■ **Zadanie 1**
U ilu chorych z tekstu o operacjach z powodu patologii aorty wystąpiły zawroty głowy?
■ **Zadanie 2**
Kontynuuj tekst o operacjach z powodu patologii aorty od miejsca, w którym się kończy.

■ **Wybrany fragment**
Materiał i metody. Do badania zakwalifikowano 60 chorych, 12 kobiet i 48 mężczyzn, w wieku 23–83 lat.
Średnia wieku wynosiła 56 lat. Spośród badanych 21 chorych operowano z powodu tętniaka prawdziwego,
9 z powodu tętniaka pourazowego, 22 z powodu rozwarstwienia aorty typu Stanford B i 8 z powodu rozwarstwienia
typu Stanford A. Chorych oceniano pod kątem występowania udaru, niedokrwienia rdzenia kręgowego
oraz objawów niedokrwienia struktur tylnego dołu czaszki oraz niedokrwienia lewej kończyny górnej. Częstość
występujących objawów analizowano w podgrupach wyodrębnionych na podstawie patologii aorty będącej
przyczyną operacji (tętniak prawdziwy, tętniak pourazowy, rozwarstwienie typu Stanford A i rozwarstwienie
typu Stanford B) oraz w podgrupach wiekowych.
Wyniki. Spośród 60 badanych chorych u żadnego pacjenta nie obserwowano niedokrwienia rdzenia.
U 2 chorych (3,3%) odnotowano udar odwracalny (RIND) u 1 pacjenta (1,6%) — udar trwały. Objawy
typowe dla zespołu podkradania, takie jak zawroty głowy, występowały u 10 (16,7%) chorych, zaburzenia
równowagi u 2 (3,3%) chorych oraz osłabienie siły mięśniowej u 32 (53,2%) chorych, a gorsze ucieplenie
dłoni u 26 (43,3%) chorych. W żadnym przypadku nie obserwowano bólu lewej kończyny górnej, ani spoczynkowego,
ani wysiłkowego. Analiza statystyczna wykazała, iż nie istnieje związek pomiędzy wiekiem, ani
typem patologii a częstością występowania powikłań.

■ **Dostarczone informacje**
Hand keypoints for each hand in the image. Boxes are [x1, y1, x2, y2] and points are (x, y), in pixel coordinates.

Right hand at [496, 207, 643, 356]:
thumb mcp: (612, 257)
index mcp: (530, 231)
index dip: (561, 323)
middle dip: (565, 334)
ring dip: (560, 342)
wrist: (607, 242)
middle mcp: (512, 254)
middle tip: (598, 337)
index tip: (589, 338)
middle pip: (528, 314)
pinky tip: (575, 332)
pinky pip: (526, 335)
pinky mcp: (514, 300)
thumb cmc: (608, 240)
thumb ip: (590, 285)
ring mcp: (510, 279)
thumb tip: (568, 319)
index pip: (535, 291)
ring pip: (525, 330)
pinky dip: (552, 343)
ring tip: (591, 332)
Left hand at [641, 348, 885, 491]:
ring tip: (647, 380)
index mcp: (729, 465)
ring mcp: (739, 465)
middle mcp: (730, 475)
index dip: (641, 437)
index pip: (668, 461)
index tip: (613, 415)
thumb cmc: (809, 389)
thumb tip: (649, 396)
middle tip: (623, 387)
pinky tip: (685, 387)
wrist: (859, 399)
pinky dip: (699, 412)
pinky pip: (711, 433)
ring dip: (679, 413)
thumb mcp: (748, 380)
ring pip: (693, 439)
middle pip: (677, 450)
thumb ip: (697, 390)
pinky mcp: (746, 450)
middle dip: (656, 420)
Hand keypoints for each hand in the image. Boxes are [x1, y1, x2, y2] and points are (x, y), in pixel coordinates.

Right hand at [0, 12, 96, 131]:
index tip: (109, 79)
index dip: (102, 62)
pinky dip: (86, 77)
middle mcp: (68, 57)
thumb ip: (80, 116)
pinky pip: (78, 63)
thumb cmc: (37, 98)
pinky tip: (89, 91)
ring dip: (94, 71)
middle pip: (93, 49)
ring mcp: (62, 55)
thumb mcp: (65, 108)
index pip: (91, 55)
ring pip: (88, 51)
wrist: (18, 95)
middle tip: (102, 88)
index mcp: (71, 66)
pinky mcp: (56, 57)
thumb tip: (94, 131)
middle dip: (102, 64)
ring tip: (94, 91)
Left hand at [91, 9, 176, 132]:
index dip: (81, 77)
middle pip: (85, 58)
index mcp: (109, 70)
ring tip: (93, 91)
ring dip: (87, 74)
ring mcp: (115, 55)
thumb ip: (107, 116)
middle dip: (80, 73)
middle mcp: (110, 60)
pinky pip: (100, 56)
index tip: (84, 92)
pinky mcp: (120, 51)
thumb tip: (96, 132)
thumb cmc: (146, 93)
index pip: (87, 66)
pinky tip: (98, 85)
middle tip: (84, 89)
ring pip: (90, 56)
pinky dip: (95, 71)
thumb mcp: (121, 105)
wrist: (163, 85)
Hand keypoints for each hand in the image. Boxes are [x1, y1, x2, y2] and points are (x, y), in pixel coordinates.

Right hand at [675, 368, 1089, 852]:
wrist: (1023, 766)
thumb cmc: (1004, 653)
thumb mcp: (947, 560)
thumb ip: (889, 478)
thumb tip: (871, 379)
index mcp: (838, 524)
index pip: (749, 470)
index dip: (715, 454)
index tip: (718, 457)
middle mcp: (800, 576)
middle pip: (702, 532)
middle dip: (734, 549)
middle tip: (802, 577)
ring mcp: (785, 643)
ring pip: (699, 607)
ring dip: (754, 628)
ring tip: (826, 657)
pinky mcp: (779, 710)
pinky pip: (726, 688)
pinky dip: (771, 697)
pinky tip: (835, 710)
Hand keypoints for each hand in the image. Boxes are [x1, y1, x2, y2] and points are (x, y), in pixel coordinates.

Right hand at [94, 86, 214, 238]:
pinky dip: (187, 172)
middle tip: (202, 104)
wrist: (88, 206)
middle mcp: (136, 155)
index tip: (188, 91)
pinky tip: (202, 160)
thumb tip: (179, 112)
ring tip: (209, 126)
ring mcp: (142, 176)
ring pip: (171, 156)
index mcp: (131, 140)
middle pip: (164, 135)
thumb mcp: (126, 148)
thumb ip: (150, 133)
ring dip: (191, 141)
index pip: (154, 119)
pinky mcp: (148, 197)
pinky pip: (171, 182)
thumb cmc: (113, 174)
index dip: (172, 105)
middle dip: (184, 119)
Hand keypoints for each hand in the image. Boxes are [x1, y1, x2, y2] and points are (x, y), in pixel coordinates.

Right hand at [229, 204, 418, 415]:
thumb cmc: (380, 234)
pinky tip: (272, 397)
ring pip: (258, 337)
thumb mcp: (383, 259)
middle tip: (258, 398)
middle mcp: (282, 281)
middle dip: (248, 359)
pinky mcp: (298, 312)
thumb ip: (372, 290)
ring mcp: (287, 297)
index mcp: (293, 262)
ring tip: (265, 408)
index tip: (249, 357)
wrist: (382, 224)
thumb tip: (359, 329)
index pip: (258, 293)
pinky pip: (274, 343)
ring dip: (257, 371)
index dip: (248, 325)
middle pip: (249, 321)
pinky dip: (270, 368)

■ **Wynik 1**
U 10 chorych (16,7%).

■ **Wynik 2**
Wnioski. Pokrycie odejścia lewej tętnicy podobojczykowej jest procedurą bezpieczną. W większości przypadków
chorzy nie wymagają operacji poprawiającej napływ do lewej tętnicy podobojczykowej.
Acta Angiol 2011; 17, 4: 251–263Background. The usage of thoracic endografts in the treatment of thoracic aortic lesions is a universally
recognized method. Intentional coverage of the left subclavian artery during deployment of the endograft
could be associated with several complications such as stroke, spinal cord ischaemia, left arm ischaemia, and
vertebrobasilar ischaemia. This study presents the incidence of complications associated with LSA coverage in
60 patients with LSA covered during placement of thoracic endograft. Additionally, the relationship between
incidence of complications and factors such as age and type of pathology is analysed.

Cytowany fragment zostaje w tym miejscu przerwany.